Expected outcomes and significance:

Research studies have found that high blood pressure, chest pain and high cholesterol levels are linked to cardiovascular medical conditions, and notably, blood pressure has been shown as the highest risk factor for cardiovascular disease (Fuchs, 2020). Increased heart rate is also a strong independent indicator of cardiovascular events (Hjalmarson, 2007; Arnold et. al, 2008). Based on the literature, we expect to find a strong positive relationship between higher risk heart disease diagnosis and high blood pressure, high cholesterol serum, increased heart rate and severe chest pain. 

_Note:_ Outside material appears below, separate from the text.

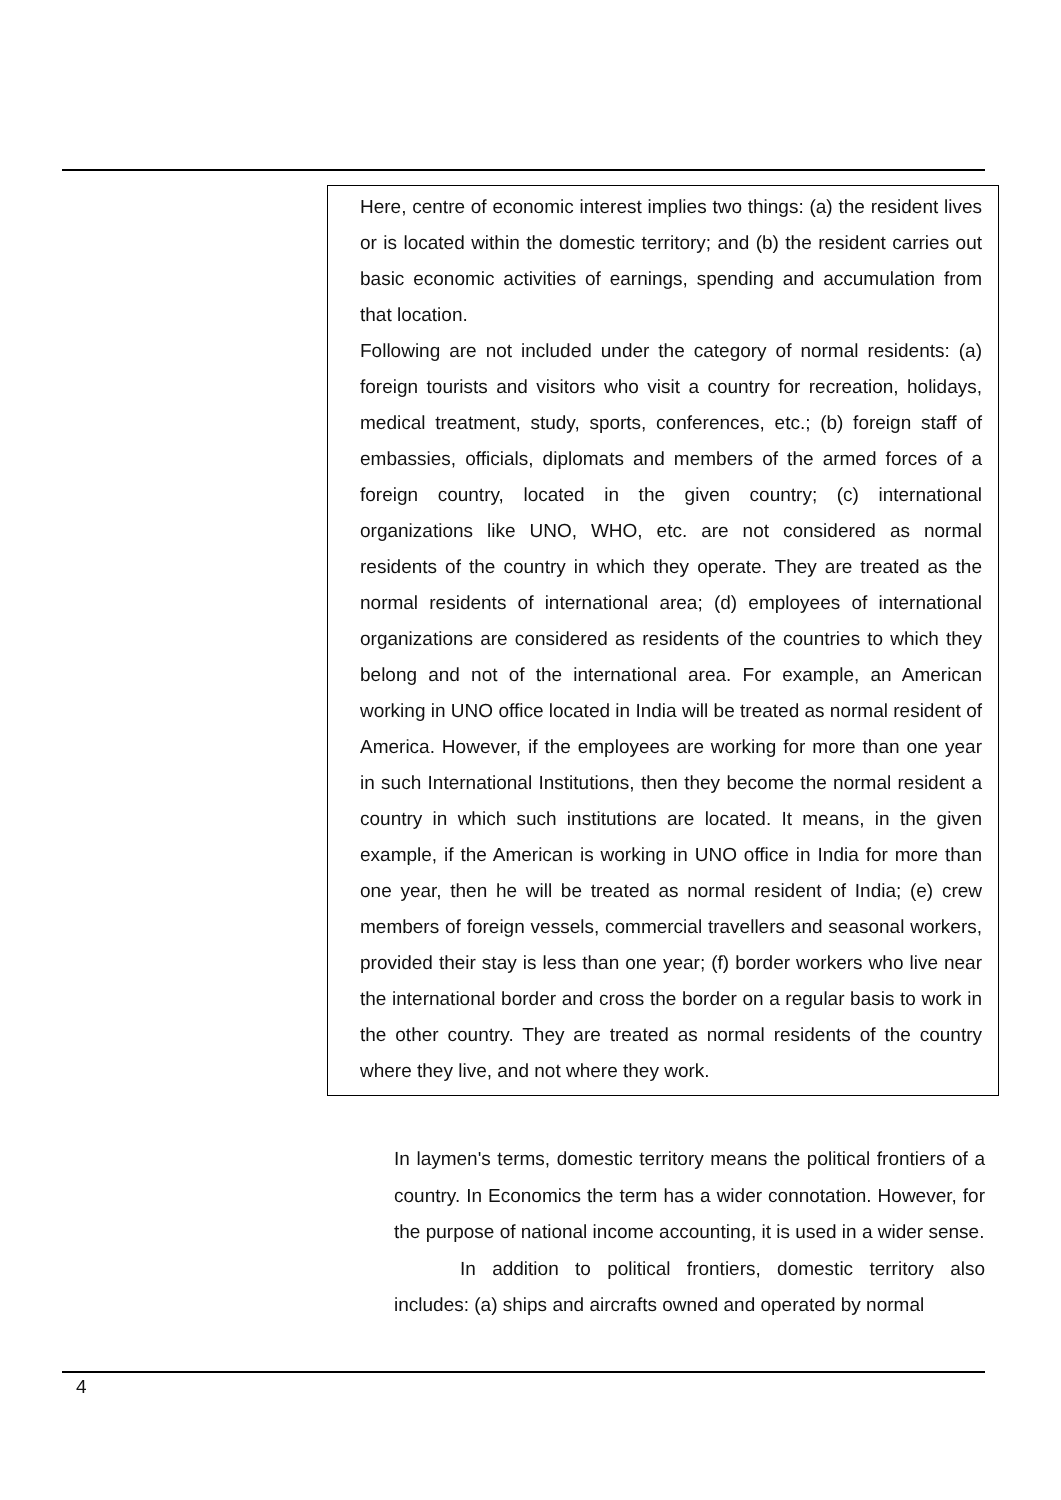Here, centre of economic interest implies two things: (a) the resident lives or is located within the domestic territory; and (b) the resident carries out basic economic activities of earnings, spending and accumulation from that location.
Following are not included under the category of normal residents: (a) foreign tourists and visitors who visit a country for recreation, holidays, medical treatment, study, sports, conferences, etc.; (b) foreign staff of embassies, officials, diplomats and members of the armed forces of a foreign country, located in the given country; (c) international organizations like UNO, WHO, etc. are not considered as normal residents of the country in which they operate. They are treated as the normal residents of international area; (d) employees of international organizations are considered as residents of the countries to which they belong and not of the international area. For example, an American working in UNO office located in India will be treated as normal resident of America. However, if the employees are working for more than one year in such International Institutions, then they become the normal resident a country in which such institutions are located. It means, in the given example, if the American is working in UNO office in India for more than one year, then he will be treated as normal resident of India; (e) crew members of foreign vessels, commercial travellers and seasonal workers, provided their stay is less than one year; (f) border workers who live near the international border and cross the border on a regular basis to work in the other country. They are treated as normal residents of the country where they live, and not where they work.
In laymen's terms, domestic territory means the political frontiers of a country. In Economics the term has a wider connotation. However, for the purpose of national income accounting, it is used in a wider sense.
In addition to political frontiers, domestic territory also includes: (a) ships and aircrafts owned and operated by normal
4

By investigating the relationship between and heart disease diagnosis and self-monitored health metrics or symptoms, the results may help inform the general population their level of susceptibility for heart disease. We will provide a model for recognizing heart disease risk and thus will provide more context for the severity of symptoms that may require more urgent health care consultations. This project will allow future studies to question whether genetic, environmental or demographics refine these results.